The IT Operations Hangover


Hey there's a tiger in the bathroom! Having all kinds of unexpected surprises in your data center? Maybe the quantity and speed of changes are getting out of hand, and you are feeling like you are having an IT Operations hangover.

What do I mean?

Remember the movie Hangover? 4 guys go to Las Vegas to celebrate that their buddy is getting married, and they get carried away with some wild partying. Jump to the next day and 3 of them wake up in a Vegas suite with a tiger in the bathroom, a crying baby, a missing tooth, Mike Tyson ready to kick their ass, and their buddy - the groom - is gone.

They figure that if they can piece together what happened the night before, then the can find their friend and get him to his wedding. Of course as they start to look into this hangover-induced twilight zone, they just uncover more and more things that happened that they weren't aware of, further complicating their predicament.

This is a lot like what it can feel like is happening in IT Operations.

No, system admins aren't getting dead drunk and blacking out about what happens in their IT environments, but they can arrive at work in the morning and see that their smoothly functioning infrastructure is now in a complete mess. Of course, they can only say 'what happened?' Just like in the movie, ok not quite like in the movie, but in the same spirit. IT ends up having to spend a lot of time investigating and discovering all the changes that occurred to the infrastructure and then trying to figure out what changes had an impact on operations.

Modern Data Center Complexity and Dynamics

With the maturity of the modern data center and the advent of virtualization, these changes aren't just happening through the night, but throughout the day. The IT landscape has grown in complexity supporting a wider and growing range of technologies and platforms (Virtualization, Cloud, Open Source etc.), and accelerated application deployment and software deployment schedules. A typical environment includes thousands of different configuration parameters. Its not just an issue of having an environment that worked yesterday, but now when something changes the stability of the environment can be impacted throughout the day. 

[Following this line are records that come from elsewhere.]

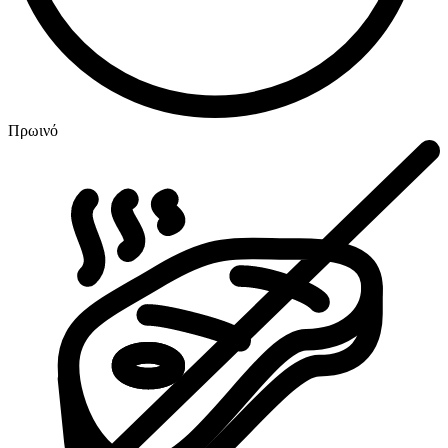
Πρωινό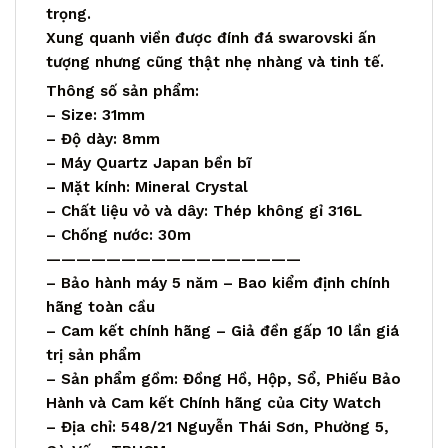
trọng.
Xung quanh viền được đính đá swarovski ấn
tượng nhưng cũng thật nhẹ nhàng và tinh tế.
Thông số sản phẩm:
– Size: 31mm
– Độ dày: 8mm
– Máy Quartz Japan bền bĩ
– Mặt kính: Mineral Crystal
– Chất liệu vỏ và dây: Thép không gỉ 316L
– Chống nước: 30m
—————————————————
– Bảo hành máy 5 năm – Bao kiểm định chính
hãng toàn cầu
– Cam kết chính hãng – Giả đền gấp 10 lần giá
trị sản phẩm
– Sản phẩm gồm: Đồng Hồ, Hộp, Sổ, Phiếu Bảo
Hành và Cam kết Chính hãng của City Watch
– Địa chỉ: 548/21 Nguyễn Thái Sơn, Phường 5,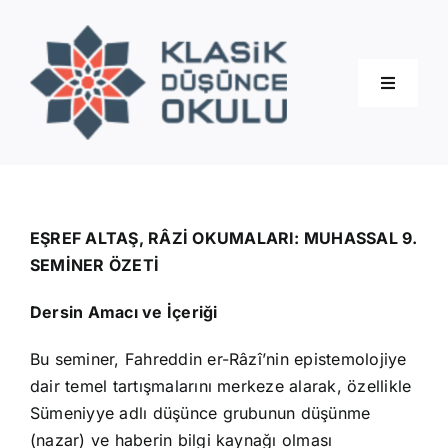
Skip
to
content
Toggle
Navigati
Hakkımızda
Eğitimler
EŞREF ALTAŞ, RÂZİ OKUMALARI: MUHASSAL 9.
SEMİNER ÖZETİ
Blog
Dersin Amacı ve İçeriği
Bu seminer, Fahreddin er-Râzî’nin epistemolojiye
İletişim
dair temel tartışmalarını merkeze alarak, özellikle
Sümeniyye adlı düşünce grubunun düşünme
(nazar) ve haberin bilgi kaynağı olması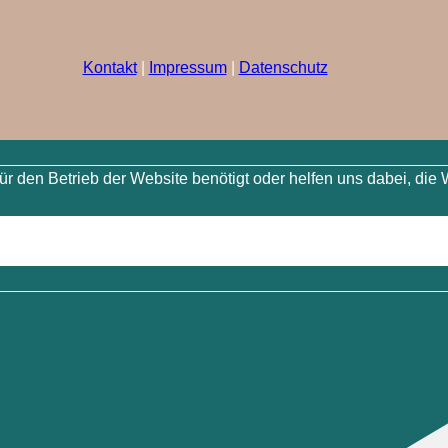
Kontakt
|
Impressum
|
Datenschutz
 den Betrieb der Website benötigt oder helfen uns dabei, die 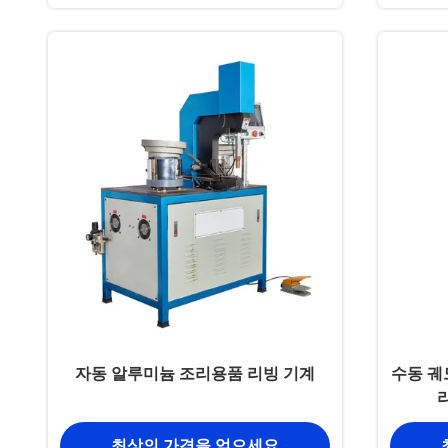
자동 알루미늄 조리용품 리빙 기계
수동 궤
최상의 가격을 얻으세요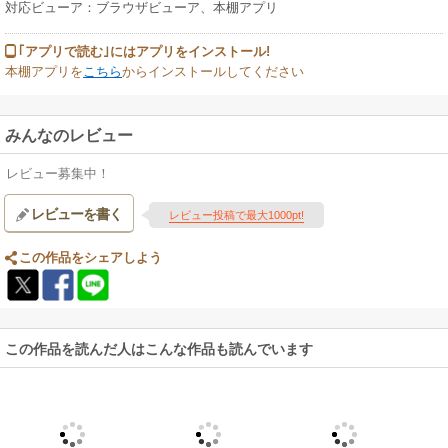
対応ビューア：ブラウザビューア、本棚アプリ
｢アプリで読む｣にはアプリをインストール!
本棚アプリを
こちら
からインストールしてください
みんなのレビュー
レビュー募集中！
レビューを書く
レビュー投稿で最大1000pt!
この作品をシェアしよう
この作品を読んだ人はこんな作品も読んでいます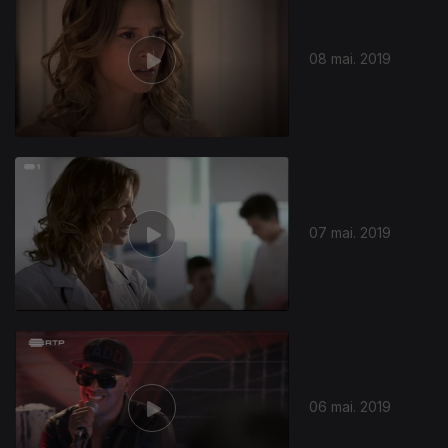
08 mai. 2019
07 mai. 2019
06 mai. 2019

Performance Slips and Where to Start Looking

That hazy, groggy feeling of a hangover with little recollection of what happened earlier is kind of how you can feel trying to keep the IT infrastructure under your control and at peak performance while looking into the threatening changes that can slip in. The difference from the movie is that, in the movie the guys followed a linear trail of clues leading from one crazy situation to the next, while in the data center you don't have a clue. When performance slows or an incident occurs you can be confronted with hundreds and even thousands of configuration parameters, and then have to sift through them to see what had an impact and where. This would mean engaging in a tiresome process of sifting through this information, something deemed nearly impossible considering the time restrictions involved and the limited resources for reviewing the information (some say it would take an IT team the size of Cleveland to regularly go over all the configuration parameters in the system). 

Time Is Running Out

Well you don't have a friend about to get married, but you don't have time for this tiresome checking, with the stability and availability of the your IT environment on the line, the business is at risk. So you need to get to bottom of the matter, and fast. Moreover, you need to be able to 'see around the corner' and stay aware of drift in your environments. So if this were a hangover, we'd be talking about some pretty strong coffee. You need to be able to efficiently crawl the vast amounts of changing configuration data (without employing the entire city of Cleveland), and analyze the data in real-time for criticality so that your IT team can stay informed and aware of what is happening and just what is the likely cause of a problem. It's not enough to just put a stop to the problem, but you need to understand what are the causes and deal with them with accurate knowledge about where changes occurred and know their impact. If you thought it would end after one bad night, then you are mistaken.

Just look at the movie Hangover, there is already a sequel out, and once again, the guys are in big trouble and are trying to figure out  what happened to them (or really what changed) last night...again.